▼
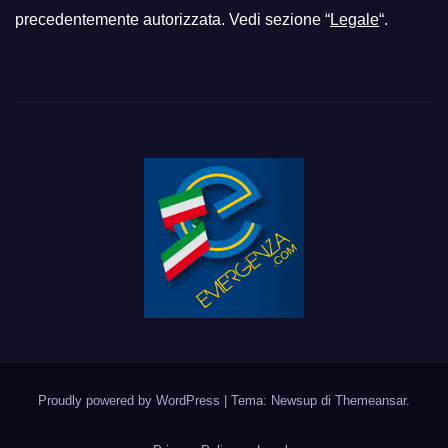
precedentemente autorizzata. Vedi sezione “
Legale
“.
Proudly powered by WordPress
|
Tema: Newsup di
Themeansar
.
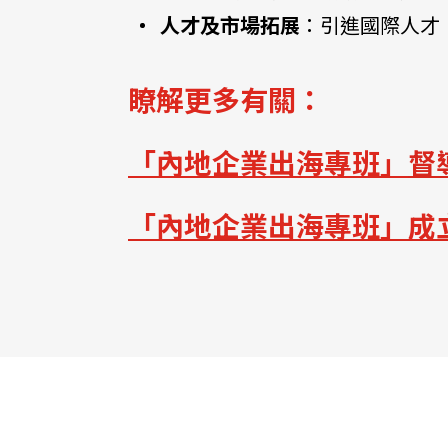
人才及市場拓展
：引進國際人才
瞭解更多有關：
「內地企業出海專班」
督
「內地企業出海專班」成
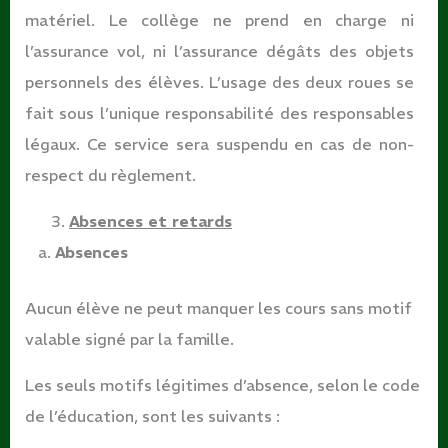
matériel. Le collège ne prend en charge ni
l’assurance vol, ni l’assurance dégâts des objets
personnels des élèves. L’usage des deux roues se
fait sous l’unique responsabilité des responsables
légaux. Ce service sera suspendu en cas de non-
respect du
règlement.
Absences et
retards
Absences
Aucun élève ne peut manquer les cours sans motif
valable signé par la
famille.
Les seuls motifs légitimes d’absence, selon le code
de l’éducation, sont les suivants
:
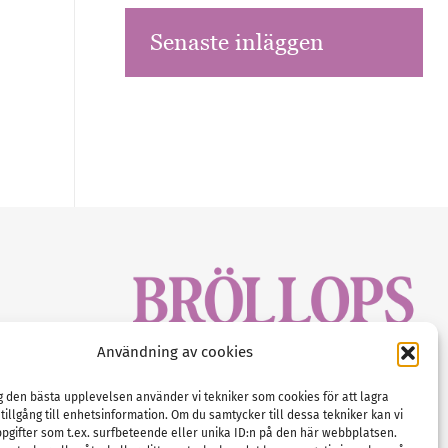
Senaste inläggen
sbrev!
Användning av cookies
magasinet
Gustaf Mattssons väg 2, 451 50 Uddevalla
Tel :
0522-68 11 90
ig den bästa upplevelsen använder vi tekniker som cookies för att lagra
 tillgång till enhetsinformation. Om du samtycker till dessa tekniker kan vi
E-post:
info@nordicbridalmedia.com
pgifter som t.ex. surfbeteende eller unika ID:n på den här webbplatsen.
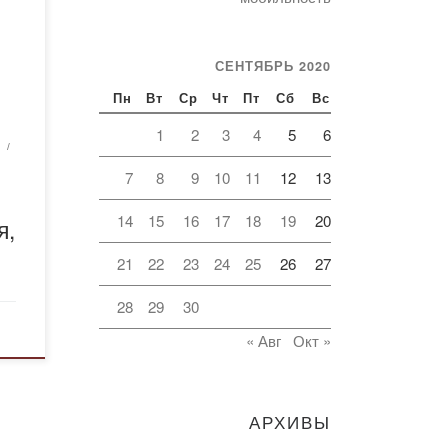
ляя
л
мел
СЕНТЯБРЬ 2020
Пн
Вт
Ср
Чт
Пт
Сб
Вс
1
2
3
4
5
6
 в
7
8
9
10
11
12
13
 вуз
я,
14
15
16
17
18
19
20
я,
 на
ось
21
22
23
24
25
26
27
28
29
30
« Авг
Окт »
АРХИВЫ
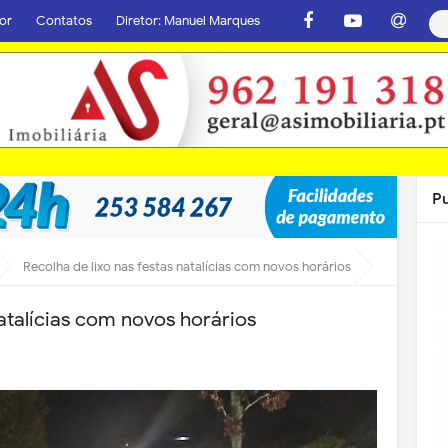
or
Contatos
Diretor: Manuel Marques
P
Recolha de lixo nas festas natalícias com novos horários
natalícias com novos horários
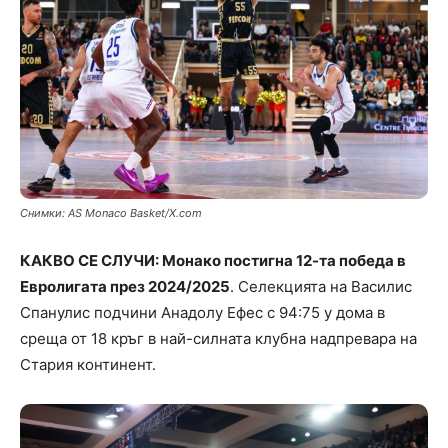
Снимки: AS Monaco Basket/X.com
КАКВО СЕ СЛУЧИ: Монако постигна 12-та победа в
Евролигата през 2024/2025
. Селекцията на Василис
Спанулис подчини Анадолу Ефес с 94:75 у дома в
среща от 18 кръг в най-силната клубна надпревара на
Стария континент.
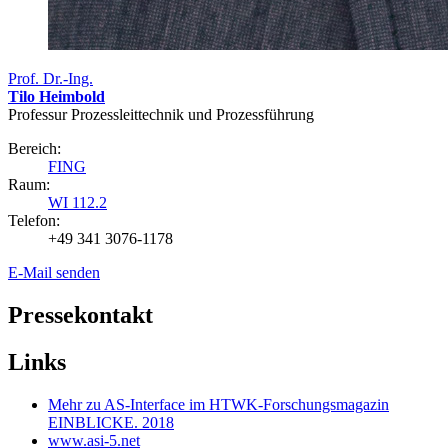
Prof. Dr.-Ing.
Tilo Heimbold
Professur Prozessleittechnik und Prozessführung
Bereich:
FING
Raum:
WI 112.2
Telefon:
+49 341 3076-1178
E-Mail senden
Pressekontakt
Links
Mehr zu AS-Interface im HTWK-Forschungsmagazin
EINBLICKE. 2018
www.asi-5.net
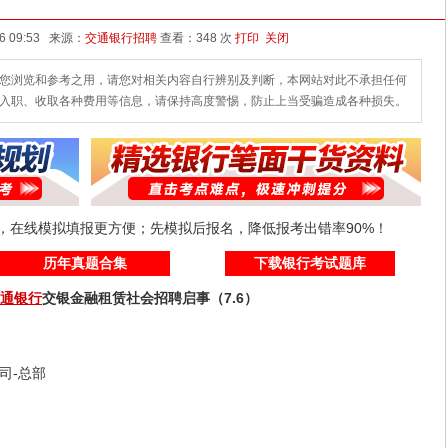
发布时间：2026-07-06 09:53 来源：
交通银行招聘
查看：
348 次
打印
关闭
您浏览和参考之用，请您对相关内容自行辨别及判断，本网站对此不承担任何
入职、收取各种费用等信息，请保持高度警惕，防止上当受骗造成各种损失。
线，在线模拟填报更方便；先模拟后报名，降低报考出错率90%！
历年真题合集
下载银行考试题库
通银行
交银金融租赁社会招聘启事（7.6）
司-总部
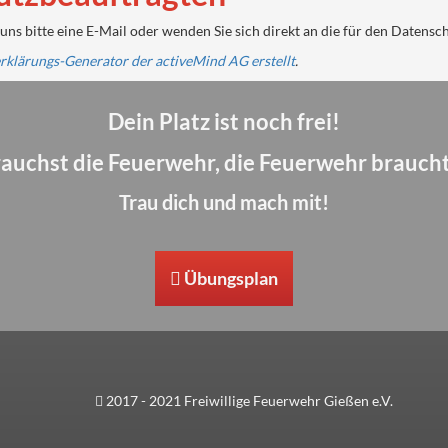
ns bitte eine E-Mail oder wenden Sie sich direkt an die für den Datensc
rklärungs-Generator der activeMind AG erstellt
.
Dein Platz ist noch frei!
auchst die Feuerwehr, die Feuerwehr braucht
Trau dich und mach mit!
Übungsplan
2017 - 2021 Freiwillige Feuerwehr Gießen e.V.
▲
For each line above that carries the word "natalícias", copy it out.

-- SOLUTION FOR THIS PROBLEM --
Recolha de lixo nas festas natalícias com novos horários
natalícias com novos horários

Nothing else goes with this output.